A real-time machine learning system that processes electromyography (EMG) signals to detect hand gestures and fatigue levels, then transmits them to a Unity game as control inputs. This project demonstrates end-to-end development of a biomedical signal processing and machine learning pipeline.
- Real-time EMG Signal Processing: Captures and processes raw EMG data at 1000Hz sampling rate
- Advanced Feature Extraction: Calculates RMS, MAV, ZC, SSC, WL, and frequency-domain features
- Machine Learning Classification: Implements HistGradientBoosting classifiers for gesture recognition
- Fatigue Detection: Uses K-Means clustering to detect three levels of muscle fatigue
- Real-time Unity Integration: Sends classification results via UDP socket to our Unity game
- End-to-End Pipeline: From data acquisition to model deployment
- BITalino API: For EMG device communication
- NumPy & SciPy: Signal processing and numerical computation
- Digital Filtering: Butterworth bandpass filter (20-450Hz)
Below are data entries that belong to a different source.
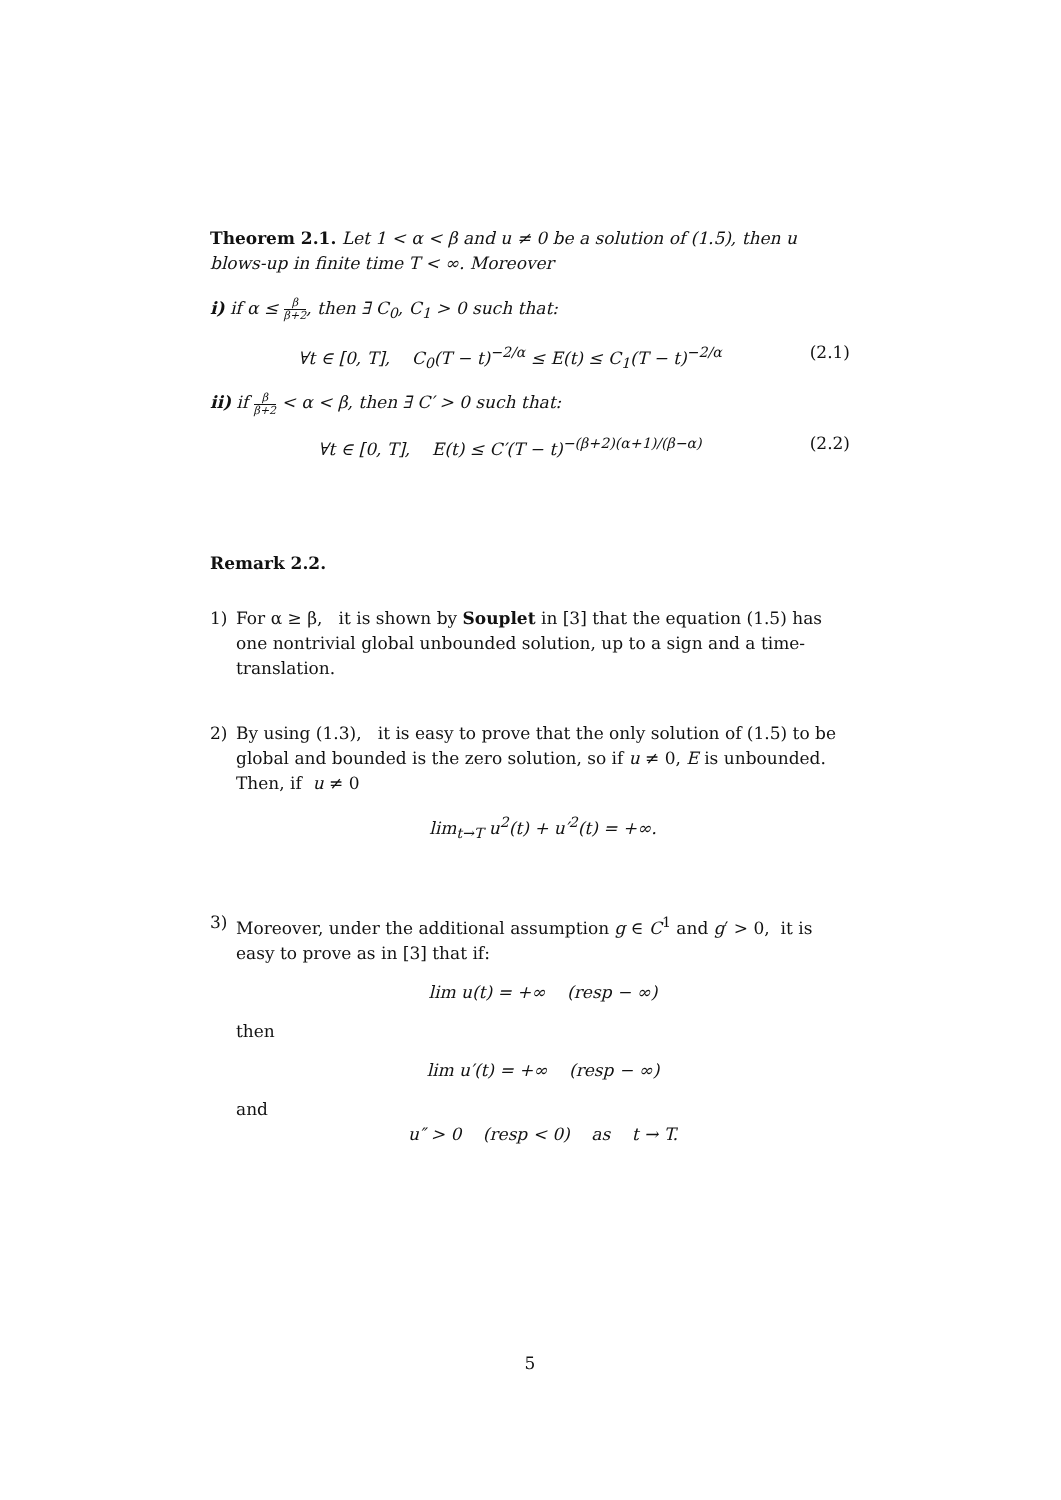Theorem 2.1. Let 1 < α < β and u ≠ 0 be a solution of (1.5), then u blows-up in finite time T < ∞. Moreover
i) if α ≤ β β+2, then ∃ C<sub>0</sub>, C<sub>1</sub> > 0 such that:
∀t ∈ [0, T], C<sub>0</sub>(T − t)<sup>−2/α</sup> ≤ E(t) ≤ C<sub>1</sub>(T − t)<sup>−2/α</sup> (2.1)
ii) if β β+2 < α < β, then ∃ C′ > 0 such that:
∀t ∈ [0, T], E(t) ≤ C′(T − t)<sup>−(β+2)(α+1)/(β−α)</sup> (2.2)
Remark 2.2.
1) For α ≥ β, it is shown by Souplet in [3] that the equation (1.5) has one nontrivial global unbounded solution, up to a sign and a time-translation.
2) By using (1.3), it is easy to prove that the only solution of (1.5) to be global and bounded is the zero solution, so if u ≠ 0, E is unbounded.
Then, if u ≠ 0
lim<sub>t→T</sub> u<sup>2</sup>(t) + u′<sup>2</sup>(t) = +∞.
3) Moreover, under the additional assumption g ∈ C<sup>1</sup> and g′ > 0, it is easy to prove as in [3] that if:
lim u(t) = +∞ (resp − ∞)
then
lim u′(t) = +∞ (resp − ∞)
and
u″ > 0 (resp < 0) as t → T.
5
- Scikit-learn: HistGradientBoosting classifiers and K-Means clustering
- Feature Engineering: 12 time-domain and frequency-domain features per gesture
- Model Serialization: Pickle and Joblib for model persistence
- Multi-threading: Concurrent data acquisition and processing
- UDP Socket Communication: Real-time data transmission to Unity
- Modular Design: Separated data acquisition, processing, and ML components
- Data Collection: Recorded 60-second samples for each gesture (rest, fist, open hand)
- Signal Processing: Bandpass filtering and normalization
- Feature Extraction: 12 features per channel (RMS, MAV, ZC, SSC, WL, dominant frequency)
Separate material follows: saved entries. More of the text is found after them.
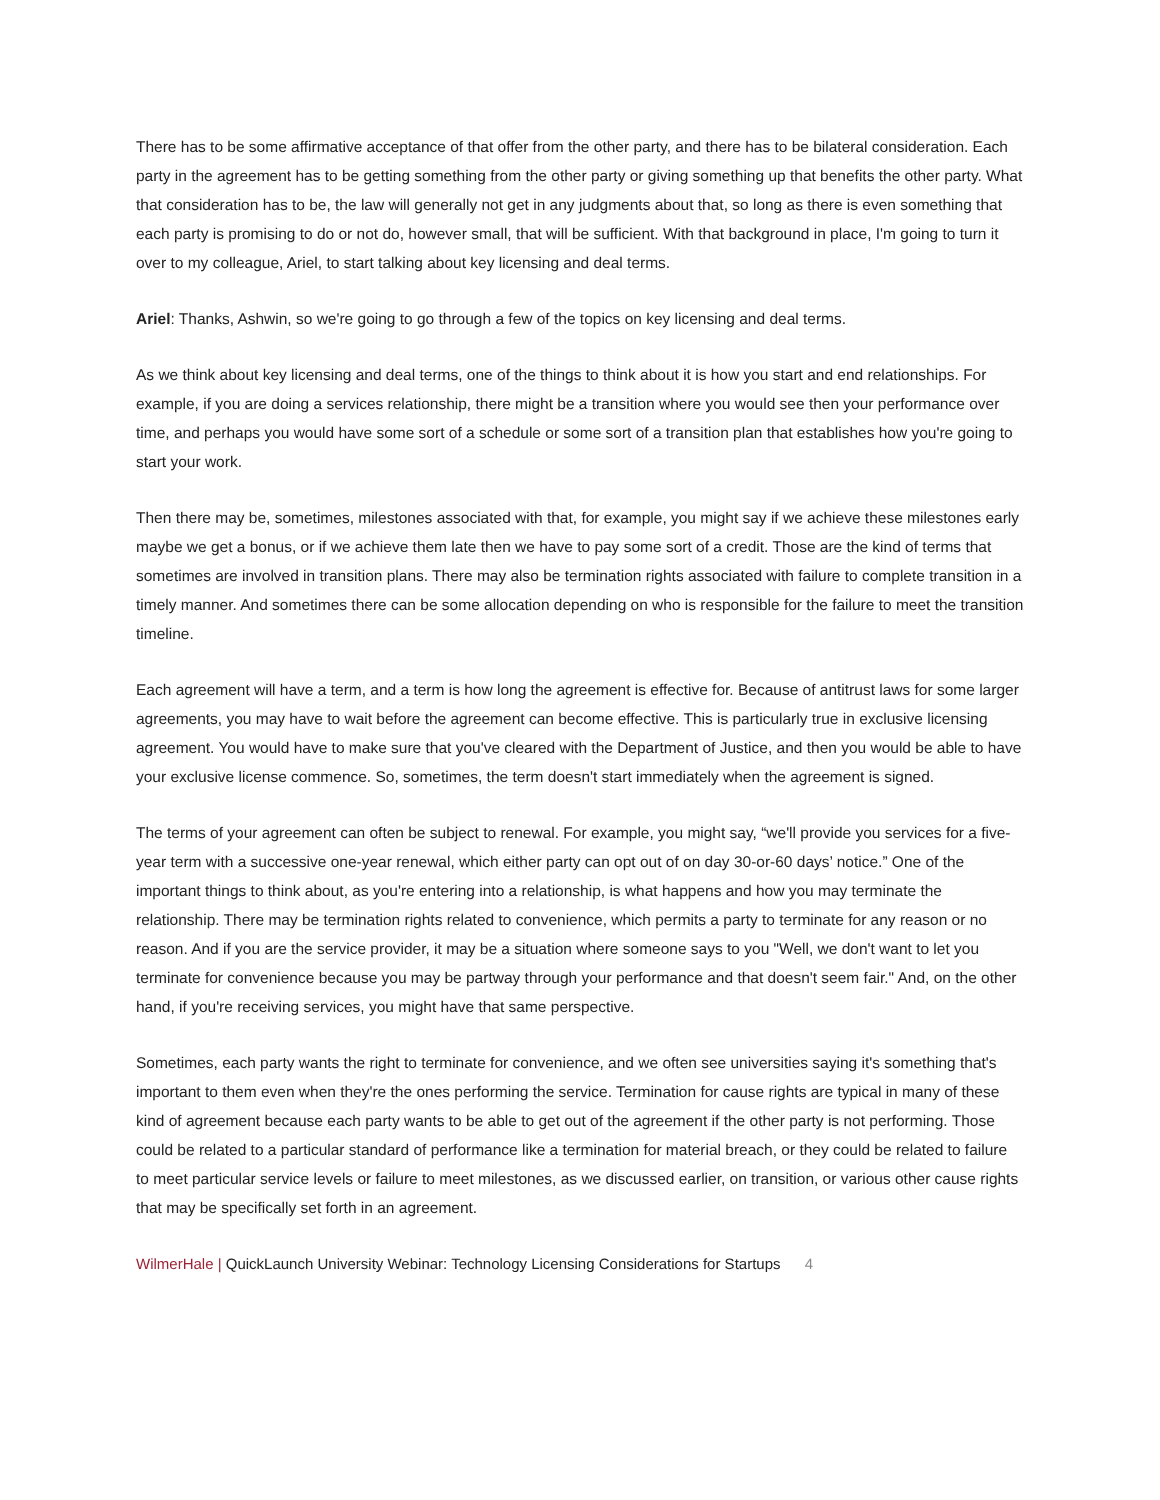There has to be some affirmative acceptance of that offer from the other party, and there has to be bilateral consideration. Each party in the agreement has to be getting something from the other party or giving something up that benefits the other party. What that consideration has to be, the law will generally not get in any judgments about that, so long as there is even something that each party is promising to do or not do, however small, that will be sufficient. With that background in place, I'm going to turn it over to my colleague, Ariel, to start talking about key licensing and deal terms.
Ariel: Thanks, Ashwin, so we're going to go through a few of the topics on key licensing and deal terms.
As we think about key licensing and deal terms, one of the things to think about it is how you start and end relationships. For example, if you are doing a services relationship, there might be a transition where you would see then your performance over time, and perhaps you would have some sort of a schedule or some sort of a transition plan that establishes how you're going to start your work.
Then there may be, sometimes, milestones associated with that, for example, you might say if we achieve these milestones early maybe we get a bonus, or if we achieve them late then we have to pay some sort of a credit. Those are the kind of terms that sometimes are involved in transition plans. There may also be termination rights associated with failure to complete transition in a timely manner. And sometimes there can be some allocation depending on who is responsible for the failure to meet the transition timeline.
Each agreement will have a term, and a term is how long the agreement is effective for. Because of antitrust laws for some larger agreements, you may have to wait before the agreement can become effective. This is particularly true in exclusive licensing agreement. You would have to make sure that you've cleared with the Department of Justice, and then you would be able to have your exclusive license commence. So, sometimes, the term doesn't start immediately when the agreement is signed.
The terms of your agreement can often be subject to renewal. For example, you might say, “we'll provide you services for a five-year term with a successive one-year renewal, which either party can opt out of on day 30-or-60 days’ notice.” One of the important things to think about, as you're entering into a relationship, is what happens and how you may terminate the relationship. There may be termination rights related to convenience, which permits a party to terminate for any reason or no reason. And if you are the service provider, it may be a situation where someone says to you "Well, we don't want to let you terminate for convenience because you may be partway through your performance and that doesn't seem fair." And, on the other hand, if you're receiving services, you might have that same perspective.
Sometimes, each party wants the right to terminate for convenience, and we often see universities saying it's something that's important to them even when they're the ones performing the service. Termination for cause rights are typical in many of these kind of agreement because each party wants to be able to get out of the agreement if the other party is not performing. Those could be related to a particular standard of performance like a termination for material breach, or they could be related to failure to meet particular service levels or failure to meet milestones, as we discussed earlier, on transition, or various other cause rights that may be specifically set forth in an agreement.
WilmerHale | QuickLaunch University Webinar: Technology Licensing Considerations for Startups 4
- Gesture Classification: Multi-class classifier detecting hand gestures
- Fatigue Analysis: Unsupervised clustering to detect fatigue levels
- Real-time Prediction: <100ms latency from signal acquisition to classification
This project showcases expertise in:
- Signal Processing: EMG signal filtering, feature extraction, and noise reduction
- Machine Learning: Supervised classification and unsupervised clustering
- Software Engineering: Modular code architecture, threading, and socket programming
- Data Pipelines: End-to-end development from raw data to deployed model
- Real-time Systems: Low-latency processing and prediction
- Biomedical Engineering: EMG signal interpretation and fatigue analysis
- Gesture Recognition Accuracy: 92-96% (varies by gesture)
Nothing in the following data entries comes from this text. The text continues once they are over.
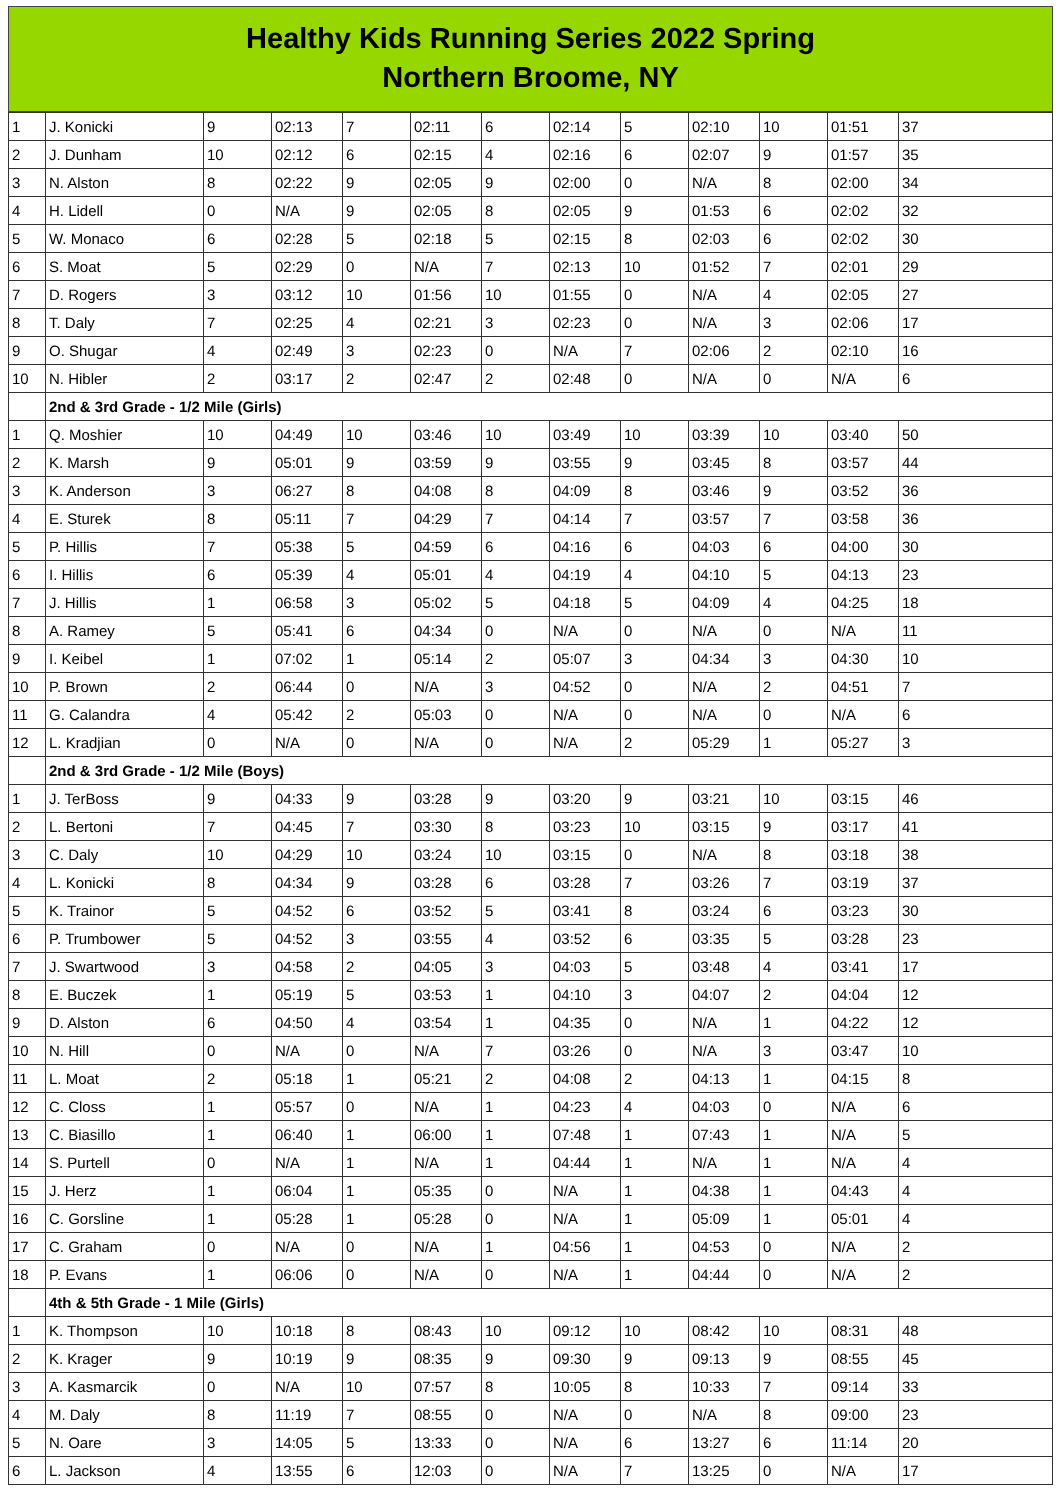Healthy Kids Running Series 2022 Spring
Northern Broome, NY
| 1 | J. Konicki | 9 | 02:13 | 7 | 02:11 | 6 | 02:14 | 5 | 02:10 | 10 | 01:51 | 37 |
| 2 | J. Dunham | 10 | 02:12 | 6 | 02:15 | 4 | 02:16 | 6 | 02:07 | 9 | 01:57 | 35 |
| 3 | N. Alston | 8 | 02:22 | 9 | 02:05 | 9 | 02:00 | 0 | N/A | 8 | 02:00 | 34 |
| 4 | H. Lidell | 0 | N/A | 9 | 02:05 | 8 | 02:05 | 9 | 01:53 | 6 | 02:02 | 32 |
| 5 | W. Monaco | 6 | 02:28 | 5 | 02:18 | 5 | 02:15 | 8 | 02:03 | 6 | 02:02 | 30 |
| 6 | S. Moat | 5 | 02:29 | 0 | N/A | 7 | 02:13 | 10 | 01:52 | 7 | 02:01 | 29 |
| 7 | D. Rogers | 3 | 03:12 | 10 | 01:56 | 10 | 01:55 | 0 | N/A | 4 | 02:05 | 27 |
| 8 | T. Daly | 7 | 02:25 | 4 | 02:21 | 3 | 02:23 | 0 | N/A | 3 | 02:06 | 17 |
| 9 | O. Shugar | 4 | 02:49 | 3 | 02:23 | 0 | N/A | 7 | 02:06 | 2 | 02:10 | 16 |
| 10 | N. Hibler | 2 | 03:17 | 2 | 02:47 | 2 | 02:48 | 0 | N/A | 0 | N/A | 6 |
| | 2nd & 3rd Grade - 1/2 Mile (Girls) | | | | | | | | | | | |
| 1 | Q. Moshier | 10 | 04:49 | 10 | 03:46 | 10 | 03:49 | 10 | 03:39 | 10 | 03:40 | 50 |
| 2 | K. Marsh | 9 | 05:01 | 9 | 03:59 | 9 | 03:55 | 9 | 03:45 | 8 | 03:57 | 44 |
| 3 | K. Anderson | 3 | 06:27 | 8 | 04:08 | 8 | 04:09 | 8 | 03:46 | 9 | 03:52 | 36 |
| 4 | E. Sturek | 8 | 05:11 | 7 | 04:29 | 7 | 04:14 | 7 | 03:57 | 7 | 03:58 | 36 |
| 5 | P. Hillis | 7 | 05:38 | 5 | 04:59 | 6 | 04:16 | 6 | 04:03 | 6 | 04:00 | 30 |
| 6 | I. Hillis | 6 | 05:39 | 4 | 05:01 | 4 | 04:19 | 4 | 04:10 | 5 | 04:13 | 23 |
| 7 | J. Hillis | 1 | 06:58 | 3 | 05:02 | 5 | 04:18 | 5 | 04:09 | 4 | 04:25 | 18 |
| 8 | A. Ramey | 5 | 05:41 | 6 | 04:34 | 0 | N/A | 0 | N/A | 0 | N/A | 11 |
| 9 | I. Keibel | 1 | 07:02 | 1 | 05:14 | 2 | 05:07 | 3 | 04:34 | 3 | 04:30 | 10 |
| 10 | P. Brown | 2 | 06:44 | 0 | N/A | 3 | 04:52 | 0 | N/A | 2 | 04:51 | 7 |
| 11 | G. Calandra | 4 | 05:42 | 2 | 05:03 | 0 | N/A | 0 | N/A | 0 | N/A | 6 |
| 12 | L. Kradjian | 0 | N/A | 0 | N/A | 0 | N/A | 2 | 05:29 | 1 | 05:27 | 3 |
| | 2nd & 3rd Grade - 1/2 Mile (Boys) | | | | | | | | | | | |
| 1 | J. TerBoss | 9 | 04:33 | 9 | 03:28 | 9 | 03:20 | 9 | 03:21 | 10 | 03:15 | 46 |
| 2 | L. Bertoni | 7 | 04:45 | 7 | 03:30 | 8 | 03:23 | 10 | 03:15 | 9 | 03:17 | 41 |
| 3 | C. Daly | 10 | 04:29 | 10 | 03:24 | 10 | 03:15 | 0 | N/A | 8 | 03:18 | 38 |
| 4 | L. Konicki | 8 | 04:34 | 9 | 03:28 | 6 | 03:28 | 7 | 03:26 | 7 | 03:19 | 37 |
| 5 | K. Trainor | 5 | 04:52 | 6 | 03:52 | 5 | 03:41 | 8 | 03:24 | 6 | 03:23 | 30 |
| 6 | P. Trumbower | 5 | 04:52 | 3 | 03:55 | 4 | 03:52 | 6 | 03:35 | 5 | 03:28 | 23 |
| 7 | J. Swartwood | 3 | 04:58 | 2 | 04:05 | 3 | 04:03 | 5 | 03:48 | 4 | 03:41 | 17 |
| 8 | E. Buczek | 1 | 05:19 | 5 | 03:53 | 1 | 04:10 | 3 | 04:07 | 2 | 04:04 | 12 |
| 9 | D. Alston | 6 | 04:50 | 4 | 03:54 | 1 | 04:35 | 0 | N/A | 1 | 04:22 | 12 |
| 10 | N. Hill | 0 | N/A | 0 | N/A | 7 | 03:26 | 0 | N/A | 3 | 03:47 | 10 |
| 11 | L. Moat | 2 | 05:18 | 1 | 05:21 | 2 | 04:08 | 2 | 04:13 | 1 | 04:15 | 8 |
| 12 | C. Closs | 1 | 05:57 | 0 | N/A | 1 | 04:23 | 4 | 04:03 | 0 | N/A | 6 |
| 13 | C. Biasillo | 1 | 06:40 | 1 | 06:00 | 1 | 07:48 | 1 | 07:43 | 1 | N/A | 5 |
| 14 | S. Purtell | 0 | N/A | 1 | N/A | 1 | 04:44 | 1 | N/A | 1 | N/A | 4 |
| 15 | J. Herz | 1 | 06:04 | 1 | 05:35 | 0 | N/A | 1 | 04:38 | 1 | 04:43 | 4 |
| 16 | C. Gorsline | 1 | 05:28 | 1 | 05:28 | 0 | N/A | 1 | 05:09 | 1 | 05:01 | 4 |
| 17 | C. Graham | 0 | N/A | 0 | N/A | 1 | 04:56 | 1 | 04:53 | 0 | N/A | 2 |
| 18 | P. Evans | 1 | 06:06 | 0 | N/A | 0 | N/A | 1 | 04:44 | 0 | N/A | 2 |
| | 4th & 5th Grade - 1 Mile (Girls) | | | | | | | | | | | |
| 1 | K. Thompson | 10 | 10:18 | 8 | 08:43 | 10 | 09:12 | 10 | 08:42 | 10 | 08:31 | 48 |
| 2 | K. Krager | 9 | 10:19 | 9 | 08:35 | 9 | 09:30 | 9 | 09:13 | 9 | 08:55 | 45 |
| 3 | A. Kasmarcik | 0 | N/A | 10 | 07:57 | 8 | 10:05 | 8 | 10:33 | 7 | 09:14 | 33 |
| 4 | M. Daly | 8 | 11:19 | 7 | 08:55 | 0 | N/A | 0 | N/A | 8 | 09:00 | 23 |
| 5 | N. Oare | 3 | 14:05 | 5 | 13:33 | 0 | N/A | 6 | 13:27 | 6 | 11:14 | 20 |
| 6 | L. Jackson | 4 | 13:55 | 6 | 12:03 | 0 | N/A | 7 | 13:25 | 0 | N/A | 17 |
- Fatigue Level Detection: 85-90% accuracy
- Latency: <100ms end-to-end processing
- Sample Rate: 1000Hz real-time processing
# Clone the repository
git clone https://github.com/walidght/emg-gesture-control.git
cd emg-gesture-control
# Install dependencies
pip install -r requirements.txt
# Connect BITalino device and run calibration
python main.py- Calibration: The system will automatically prompt for calibration if no models are found
- Data Collection: Perform each gesture (rest, fist, open hand) for 60 seconds when prompted
- Automatic Training: Models train automatically after data collection
- Real-time Control: Start the Unity application and begin gesture control
Note: This project was developed as part of an academic project in biomedical signal processing and machine learning applications for human-computer interaction.